After the United States passed the milestone of 300,000 deaths, the World Socialist Web Site noted the efforts to “normalize” death on a massive scale. We wrote at the time:
The normalization of death arises from the decision, rooted in class interests, to treat “economic health” and “human life” as comparable phenomena, with the former prioritized over the latter. Once the legitimacy of the comparison and prioritization is accepted—as it is by the political establishment, the oligarchs and the media—mass death is viewed as unavoidable.
Since then, nearly all remaining measures to facilitate social distancing, or even the wearing of masks, have been dismantled. On May 13, the Centers for Disease Control and Prevention reversed its guidance on mask wearing, urging vaccinated people to stop wearing masks and socially distancing in crowded areas.
The abandonment of mask mandates was opposed by epidemiologists, who warned that the majority of people in the United States remain unvaccinated, while dangerous new variants of COVID-19 are surging around the world.
Throughout the world, the so-called Delta variant of COVID-19—the most transmissible so far—is surging. This variant is now causing 91 percent of cases in the UK, the Johnson government said Thursday. The number of daily new cases in the UK has doubled over the past two weeks, and the Financial Times warned that hospitalizations are growing “exponentially.”
The Delta variant is now also the fastest-growing variant in the US, which has approximately the same percentage of the total population vaccinated as in the UK (42 percent).
Epidemiologists warn that with the combination of declining vaccination rates, states particularly across the South with large unvaccinated populations and the abandonment of masking and social distancing, the United States could be facing a massive resurgence of COVID-19.
In the face of this looming disaster, states are abandoning efforts to even count the number of people who have become infected. The Wall Street Journal reported Wednesday: “A growing number of states are slowing the pace of their reports on key pandemic data, including cases, deaths and hospitalizations.” The Journal noted that “half of states are no longer providing daily reports. Some have gone from reporting data every day to five days a week. At least three states have lessened that frequency to three times a week, and Florida and Alabama this week shifted to a once-a-week schedule.”
Epidemiologists condemned the dismantling of mechanisms to even keep track of the disease. “The last thing we need in confronting the rise of the hyper-transmissible Delta variant is to not have a handle on the data,” wrote Eric Topol, director of the Scripps Research Translational Institute. Topol warned, “As vaccinations have tailed off in the US, the number of new cases is no longer declining.”

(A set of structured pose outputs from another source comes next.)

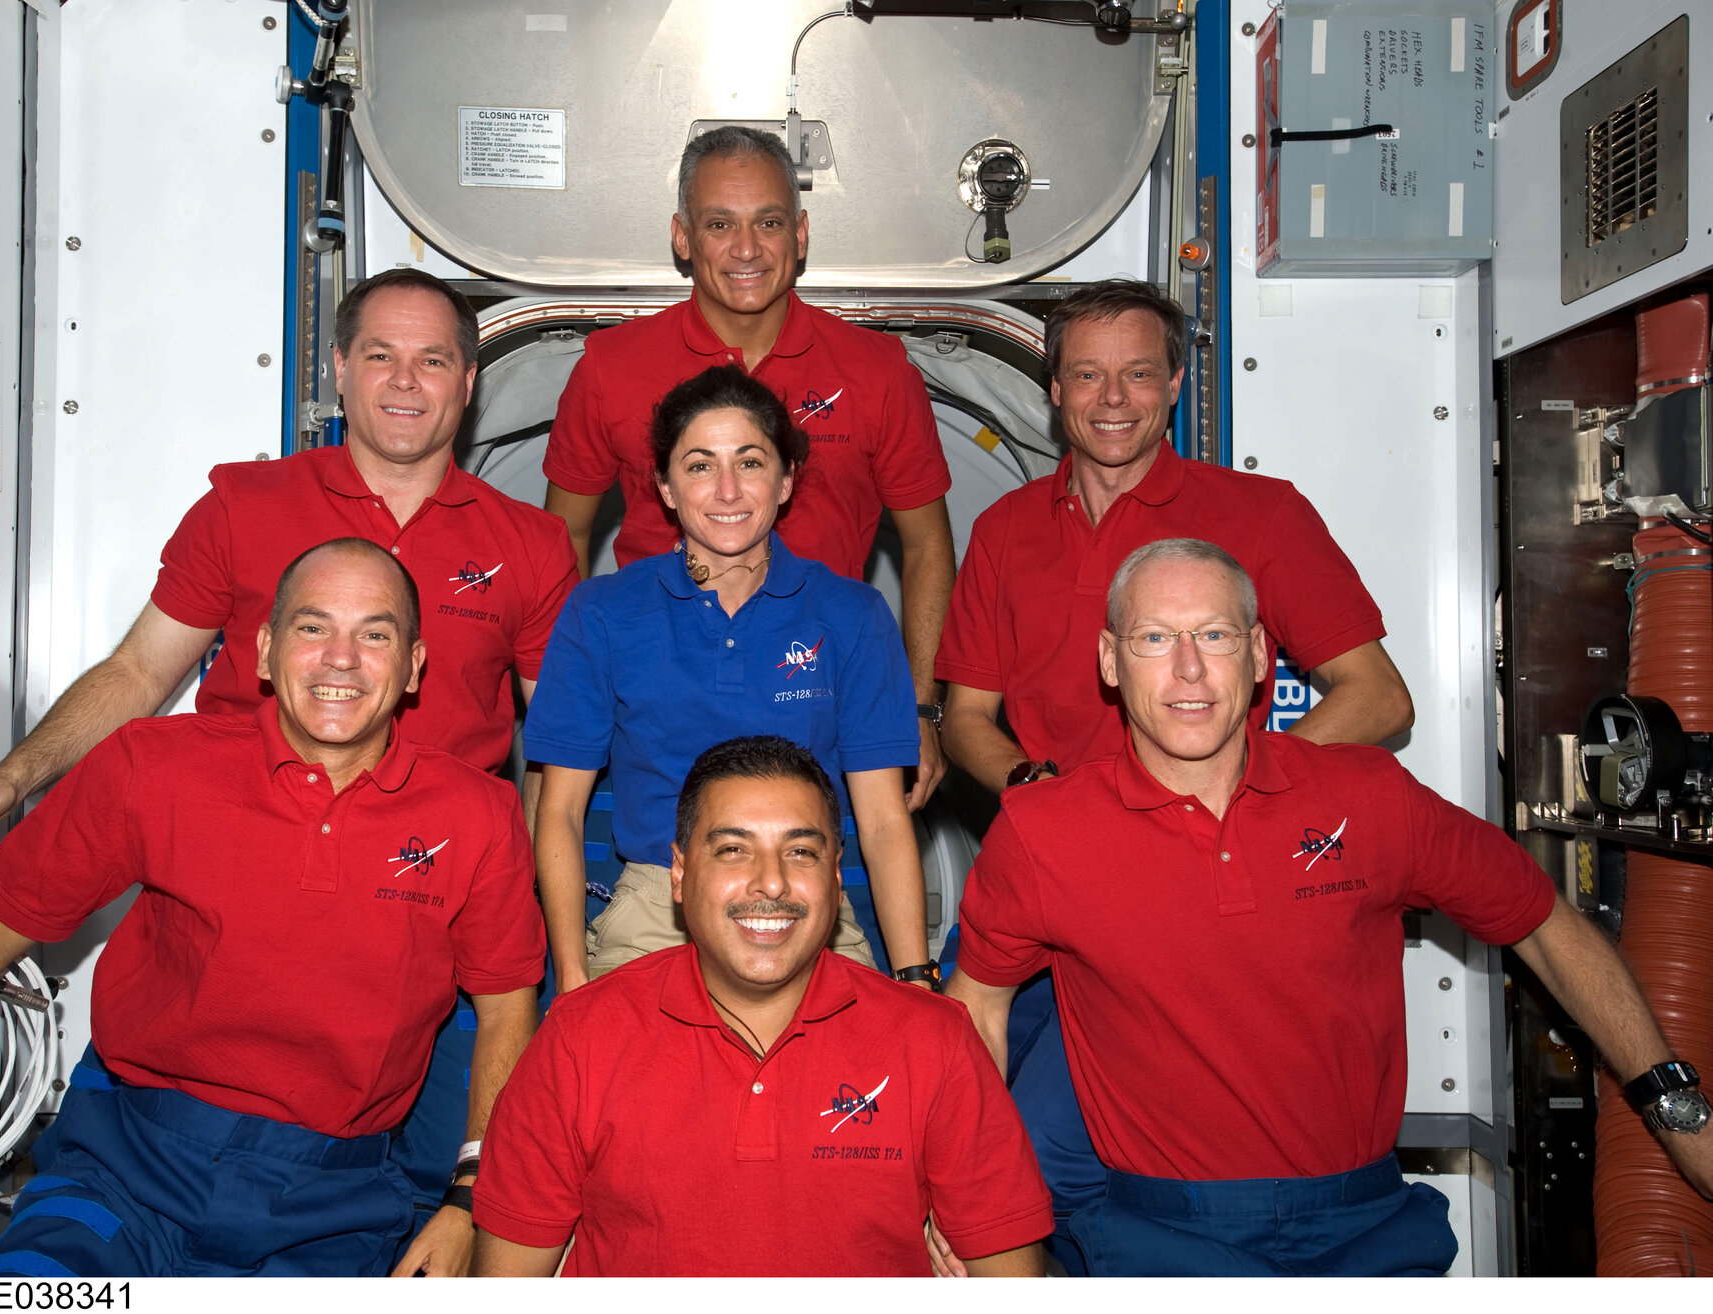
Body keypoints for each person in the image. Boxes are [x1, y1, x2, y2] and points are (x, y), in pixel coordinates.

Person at [0, 267, 579, 1229]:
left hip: (428, 908)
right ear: (339, 371)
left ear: (468, 383)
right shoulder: (245, 506)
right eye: (379, 356)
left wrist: (528, 912)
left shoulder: (531, 546)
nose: (403, 381)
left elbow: (556, 751)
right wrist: (13, 777)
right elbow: (139, 673)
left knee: (445, 1196)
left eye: (433, 360)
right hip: (244, 902)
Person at [942, 539, 1713, 1276]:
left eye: (1213, 634)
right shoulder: (1044, 832)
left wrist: (1678, 1106)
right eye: (1153, 637)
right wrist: (959, 1208)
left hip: (1368, 1228)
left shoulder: (1368, 797)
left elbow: (1545, 925)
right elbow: (977, 1012)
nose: (1188, 668)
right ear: (1111, 662)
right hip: (1160, 1239)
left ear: (1258, 658)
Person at [0, 541, 547, 1277]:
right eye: (312, 626)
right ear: (260, 651)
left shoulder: (478, 815)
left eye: (374, 633)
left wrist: (469, 1203)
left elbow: (508, 1012)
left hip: (332, 1207)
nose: (340, 658)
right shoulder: (151, 766)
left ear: (413, 667)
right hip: (123, 1174)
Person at [933, 277, 1416, 1268]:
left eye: (1139, 374)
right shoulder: (1005, 532)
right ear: (1053, 390)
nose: (1114, 399)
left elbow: (1377, 697)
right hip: (1039, 889)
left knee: (1052, 1157)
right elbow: (968, 720)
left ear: (1179, 382)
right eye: (1088, 376)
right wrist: (1032, 790)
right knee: (967, 1145)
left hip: (1188, 905)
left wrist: (1236, 801)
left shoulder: (1262, 515)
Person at [470, 736, 1052, 1276]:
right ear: (678, 873)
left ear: (835, 874)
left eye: (800, 851)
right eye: (732, 850)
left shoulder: (936, 1040)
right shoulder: (580, 1039)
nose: (770, 882)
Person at [542, 125, 956, 807]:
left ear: (800, 234)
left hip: (828, 700)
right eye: (718, 224)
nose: (745, 249)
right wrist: (570, 695)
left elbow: (927, 544)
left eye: (768, 223)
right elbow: (561, 543)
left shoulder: (877, 372)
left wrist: (916, 708)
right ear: (682, 237)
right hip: (653, 716)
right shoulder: (611, 369)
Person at [525, 367, 931, 994]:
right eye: (698, 466)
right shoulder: (602, 612)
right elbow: (560, 811)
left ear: (786, 479)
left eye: (749, 462)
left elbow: (881, 819)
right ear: (664, 486)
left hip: (803, 897)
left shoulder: (852, 614)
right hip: (660, 903)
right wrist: (573, 978)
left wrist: (915, 976)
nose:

Epidemiologists are also warning that the Delta variant targets young people even more aggressively than earlier variants, underlining the dangers posed by the drive to reopen schools.
But despite the danger, the Biden administration has only doubled down on its efforts to return to 100 percent in-person instruction in schools, driven by the demand of the ruling class for the continued availability of cheap labor by warehousing children in schools.
Workers must reject the ruling class’s campaign to abandon measures to contain the pandemic, the aim of which is the “normalization” of mass death to facilitate the enrichment of the financial oligarchy. As the United States is threatened with a new resurgence of the global pandemic, it is all the more urgent for workers to oppose the abandonment of social distancing and mask wearing and the ongoing dismantling of the health care infrastructure for tracking and isolating COVID-19 cases.
The effort to “normalize” mass death reflects the fundamental social dynamics of capitalism and the subordination of human life to the enrichment of the financial oligarchy. It is this social order that bears responsibility for the massive toll of the pandemic, which is in the final analysis the grisly expression of the incompatibility of the needs of society with capitalism.